FYFI: Kansas is a conservative state with an ultra conservative governor, Sam Brownback. (Brownback has backwards views on gay marriage). I stuck with the theme, but picked social issues that: (1) are unresolved in Kansas, and (2) I thought I could depict in cake form.

Here are my two cakes. I used some fondant for the first time for the rainbows.

All families love the shit out of one another.

All families love the shit out of one another.

I’ve only been decorating cakes for less than a year. Act now and you could be making these amazing stick figures in no time!

This cake kept with the birthday-rainbow theme, but was also facing some recent religious inequality of the state, as well.

Wish I had a bigger cake, so I could have put all the religious symbols on the cake.

Wish I had a bigger cake, so I could have put all the religious symbols on the cake.

The other competition called “The Governor’s Cookie Jar”, was much more complicated. I had to have at least 9 varieties of cookies with 5 different types of cookies. If you are counting, that’s a fuckton of cookies! For this competition, you also have a 15 inched cubed area to decorate with the same theme: “Happy 100th Birthday, Kansas State Fair”. I haven’t been this crafty since I was in Girl Scouts, so that’s why it looks like a middle school girl made it.

The fun thing about this competition is that the winner gets to give their jar to the governor. I won’t win, but I have a lot of fun imaging Brownback’s face as I hand it to him. After I hand him the jar, we make a couple of jokes and share an equality cookie.

This is the Governor's Cookie Jar I made because Brownback has a lot of pride in rainbows!

This is the Governor’s Cookie Jar I made because Brownback has a lot of pride in rainbows!

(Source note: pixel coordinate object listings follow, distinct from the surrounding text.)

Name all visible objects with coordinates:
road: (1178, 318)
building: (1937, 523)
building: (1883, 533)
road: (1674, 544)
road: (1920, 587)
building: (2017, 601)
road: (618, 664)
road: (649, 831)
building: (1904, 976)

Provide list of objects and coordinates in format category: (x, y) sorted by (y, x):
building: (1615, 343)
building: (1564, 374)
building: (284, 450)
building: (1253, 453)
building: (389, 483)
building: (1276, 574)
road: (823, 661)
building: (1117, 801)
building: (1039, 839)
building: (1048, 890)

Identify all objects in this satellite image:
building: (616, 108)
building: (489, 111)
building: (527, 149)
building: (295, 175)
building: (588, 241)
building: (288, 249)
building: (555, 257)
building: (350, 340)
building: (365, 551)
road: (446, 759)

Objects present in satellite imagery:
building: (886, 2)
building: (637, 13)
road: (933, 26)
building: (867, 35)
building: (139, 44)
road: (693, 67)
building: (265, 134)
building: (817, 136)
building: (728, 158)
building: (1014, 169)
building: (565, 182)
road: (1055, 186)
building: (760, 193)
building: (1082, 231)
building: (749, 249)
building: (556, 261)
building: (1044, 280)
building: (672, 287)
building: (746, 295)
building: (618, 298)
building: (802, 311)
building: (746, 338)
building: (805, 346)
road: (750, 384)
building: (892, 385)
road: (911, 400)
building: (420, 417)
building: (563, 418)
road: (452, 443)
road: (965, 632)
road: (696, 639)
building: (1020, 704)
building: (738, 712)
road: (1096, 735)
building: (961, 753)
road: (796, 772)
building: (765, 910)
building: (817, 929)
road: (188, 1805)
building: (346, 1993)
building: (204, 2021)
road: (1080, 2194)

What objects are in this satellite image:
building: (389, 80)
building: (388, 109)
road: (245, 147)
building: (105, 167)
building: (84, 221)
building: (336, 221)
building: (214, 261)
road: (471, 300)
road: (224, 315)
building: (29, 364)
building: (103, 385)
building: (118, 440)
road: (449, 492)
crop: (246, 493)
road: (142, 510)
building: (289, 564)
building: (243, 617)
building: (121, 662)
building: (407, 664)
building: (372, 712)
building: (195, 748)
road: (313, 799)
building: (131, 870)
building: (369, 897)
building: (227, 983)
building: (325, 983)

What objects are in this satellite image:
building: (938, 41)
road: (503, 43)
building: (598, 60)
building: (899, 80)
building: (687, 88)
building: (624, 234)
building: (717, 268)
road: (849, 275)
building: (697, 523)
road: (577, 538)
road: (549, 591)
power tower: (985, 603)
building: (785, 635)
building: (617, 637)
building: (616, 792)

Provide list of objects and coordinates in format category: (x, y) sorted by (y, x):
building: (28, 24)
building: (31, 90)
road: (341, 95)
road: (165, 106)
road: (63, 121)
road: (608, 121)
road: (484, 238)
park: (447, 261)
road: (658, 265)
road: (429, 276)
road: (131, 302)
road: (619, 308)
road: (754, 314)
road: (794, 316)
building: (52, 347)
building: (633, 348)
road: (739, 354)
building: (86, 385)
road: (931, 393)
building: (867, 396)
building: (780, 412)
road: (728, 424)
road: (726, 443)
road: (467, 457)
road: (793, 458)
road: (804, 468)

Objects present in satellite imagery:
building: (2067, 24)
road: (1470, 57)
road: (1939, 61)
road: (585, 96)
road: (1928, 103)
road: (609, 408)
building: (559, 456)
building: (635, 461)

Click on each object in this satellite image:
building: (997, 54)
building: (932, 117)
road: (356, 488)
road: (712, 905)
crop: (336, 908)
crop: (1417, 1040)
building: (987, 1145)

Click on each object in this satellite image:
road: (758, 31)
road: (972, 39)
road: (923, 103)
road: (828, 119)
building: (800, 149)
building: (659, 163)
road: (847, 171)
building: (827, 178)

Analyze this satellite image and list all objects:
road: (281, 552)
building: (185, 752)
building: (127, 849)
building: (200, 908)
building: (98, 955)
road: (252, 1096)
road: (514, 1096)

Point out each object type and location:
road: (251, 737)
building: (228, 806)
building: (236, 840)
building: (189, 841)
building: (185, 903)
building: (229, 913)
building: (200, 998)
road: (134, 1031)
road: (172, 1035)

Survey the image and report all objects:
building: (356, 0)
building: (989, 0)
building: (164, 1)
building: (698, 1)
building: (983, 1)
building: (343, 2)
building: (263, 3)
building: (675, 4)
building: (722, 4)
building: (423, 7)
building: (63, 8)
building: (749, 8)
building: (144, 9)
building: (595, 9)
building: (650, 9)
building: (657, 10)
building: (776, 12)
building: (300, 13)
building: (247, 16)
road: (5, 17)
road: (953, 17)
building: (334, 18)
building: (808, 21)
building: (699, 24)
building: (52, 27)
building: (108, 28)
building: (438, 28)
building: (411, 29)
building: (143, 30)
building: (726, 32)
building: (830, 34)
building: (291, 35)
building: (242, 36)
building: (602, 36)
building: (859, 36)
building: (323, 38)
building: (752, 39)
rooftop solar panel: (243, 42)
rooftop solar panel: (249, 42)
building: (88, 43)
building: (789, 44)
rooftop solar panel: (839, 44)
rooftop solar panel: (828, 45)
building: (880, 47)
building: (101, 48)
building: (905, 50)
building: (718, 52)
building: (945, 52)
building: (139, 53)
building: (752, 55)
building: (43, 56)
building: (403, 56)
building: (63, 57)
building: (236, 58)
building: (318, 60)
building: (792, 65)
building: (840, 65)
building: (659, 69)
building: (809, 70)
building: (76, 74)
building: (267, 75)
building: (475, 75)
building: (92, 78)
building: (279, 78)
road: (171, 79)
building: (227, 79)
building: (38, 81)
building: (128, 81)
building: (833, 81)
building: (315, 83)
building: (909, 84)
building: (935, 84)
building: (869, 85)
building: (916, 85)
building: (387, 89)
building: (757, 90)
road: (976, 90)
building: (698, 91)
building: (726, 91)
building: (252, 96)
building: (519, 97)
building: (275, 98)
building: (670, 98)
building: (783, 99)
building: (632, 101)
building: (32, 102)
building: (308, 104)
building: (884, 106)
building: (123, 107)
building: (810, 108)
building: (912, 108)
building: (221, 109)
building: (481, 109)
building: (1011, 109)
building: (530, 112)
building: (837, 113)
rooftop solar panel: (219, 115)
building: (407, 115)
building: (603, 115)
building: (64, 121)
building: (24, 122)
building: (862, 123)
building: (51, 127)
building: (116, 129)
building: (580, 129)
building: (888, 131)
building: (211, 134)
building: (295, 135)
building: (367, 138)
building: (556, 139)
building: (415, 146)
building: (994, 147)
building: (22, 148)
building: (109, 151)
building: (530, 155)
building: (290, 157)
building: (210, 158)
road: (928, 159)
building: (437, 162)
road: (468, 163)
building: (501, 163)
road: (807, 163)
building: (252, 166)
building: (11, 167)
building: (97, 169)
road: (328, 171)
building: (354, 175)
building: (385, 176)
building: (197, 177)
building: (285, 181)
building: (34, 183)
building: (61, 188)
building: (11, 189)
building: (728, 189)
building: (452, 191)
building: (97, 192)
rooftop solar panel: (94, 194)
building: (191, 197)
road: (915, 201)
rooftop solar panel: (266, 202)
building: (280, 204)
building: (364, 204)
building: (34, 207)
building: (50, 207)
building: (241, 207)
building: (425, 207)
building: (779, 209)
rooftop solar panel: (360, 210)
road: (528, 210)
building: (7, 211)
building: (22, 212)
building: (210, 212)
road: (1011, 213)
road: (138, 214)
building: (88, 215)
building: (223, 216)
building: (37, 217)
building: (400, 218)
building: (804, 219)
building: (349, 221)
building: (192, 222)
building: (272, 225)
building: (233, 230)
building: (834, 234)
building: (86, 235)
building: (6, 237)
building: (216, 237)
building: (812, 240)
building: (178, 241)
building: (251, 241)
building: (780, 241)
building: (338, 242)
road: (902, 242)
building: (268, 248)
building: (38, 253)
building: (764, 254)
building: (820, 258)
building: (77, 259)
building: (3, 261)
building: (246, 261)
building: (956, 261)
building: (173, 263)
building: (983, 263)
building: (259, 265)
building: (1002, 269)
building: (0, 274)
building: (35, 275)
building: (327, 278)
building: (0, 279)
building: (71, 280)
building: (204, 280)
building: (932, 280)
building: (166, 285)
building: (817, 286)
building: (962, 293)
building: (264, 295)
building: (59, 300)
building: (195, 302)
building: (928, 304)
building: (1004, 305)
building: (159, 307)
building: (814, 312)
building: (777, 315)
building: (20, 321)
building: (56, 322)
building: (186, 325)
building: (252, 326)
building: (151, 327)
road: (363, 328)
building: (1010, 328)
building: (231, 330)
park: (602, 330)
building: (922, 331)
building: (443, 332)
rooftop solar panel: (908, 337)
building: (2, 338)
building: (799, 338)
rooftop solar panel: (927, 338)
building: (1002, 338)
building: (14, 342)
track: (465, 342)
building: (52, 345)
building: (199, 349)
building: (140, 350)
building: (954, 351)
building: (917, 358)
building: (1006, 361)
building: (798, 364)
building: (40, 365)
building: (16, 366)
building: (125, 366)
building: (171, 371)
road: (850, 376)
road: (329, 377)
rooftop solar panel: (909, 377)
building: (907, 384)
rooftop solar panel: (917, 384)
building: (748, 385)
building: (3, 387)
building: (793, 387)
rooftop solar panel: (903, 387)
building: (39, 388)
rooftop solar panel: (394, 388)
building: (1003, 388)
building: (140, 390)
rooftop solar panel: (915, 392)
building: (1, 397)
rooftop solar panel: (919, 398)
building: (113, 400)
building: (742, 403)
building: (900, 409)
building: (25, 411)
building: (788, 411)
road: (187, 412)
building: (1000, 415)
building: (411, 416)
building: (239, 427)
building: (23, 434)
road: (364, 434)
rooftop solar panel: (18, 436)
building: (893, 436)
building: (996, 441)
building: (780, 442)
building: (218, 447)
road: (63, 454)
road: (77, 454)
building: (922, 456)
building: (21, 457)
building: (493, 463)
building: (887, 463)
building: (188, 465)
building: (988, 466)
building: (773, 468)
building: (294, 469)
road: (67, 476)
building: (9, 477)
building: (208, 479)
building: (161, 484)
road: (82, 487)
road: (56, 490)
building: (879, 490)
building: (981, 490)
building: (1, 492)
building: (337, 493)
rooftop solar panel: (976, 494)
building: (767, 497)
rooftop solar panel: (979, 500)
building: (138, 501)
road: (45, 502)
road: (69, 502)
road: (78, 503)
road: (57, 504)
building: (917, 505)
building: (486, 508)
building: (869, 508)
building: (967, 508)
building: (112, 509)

I tried to stick with the rainbow-birthday theme with the ten different kinds of cookies I made for this jar.

So. Much. Fuckin'. Pride.

So. Much. Fuckin’. Pride.

My favorite jar decoration is this Kansas Pride flag I made. I was in San Francisco about a month ago, saw lots of California pride flags, and thought Kansas could use a colorful upgrade.

Make your own Kansas Pride flag! It's so easy a woman with the arts and crafts skills of a middle school girl can do it!

Make your own Kansas Pride flag! It’s so easy a woman with the arts and crafts skills of a middle school girl can do it!

Now I am off to drive about an hour from where I live in Kansas to drop off my creations to be judged by some old people. I think this will be uneventful, but a friend of mine said she is ready to bail me out of “state fair jail” if I get in trouble for the flag.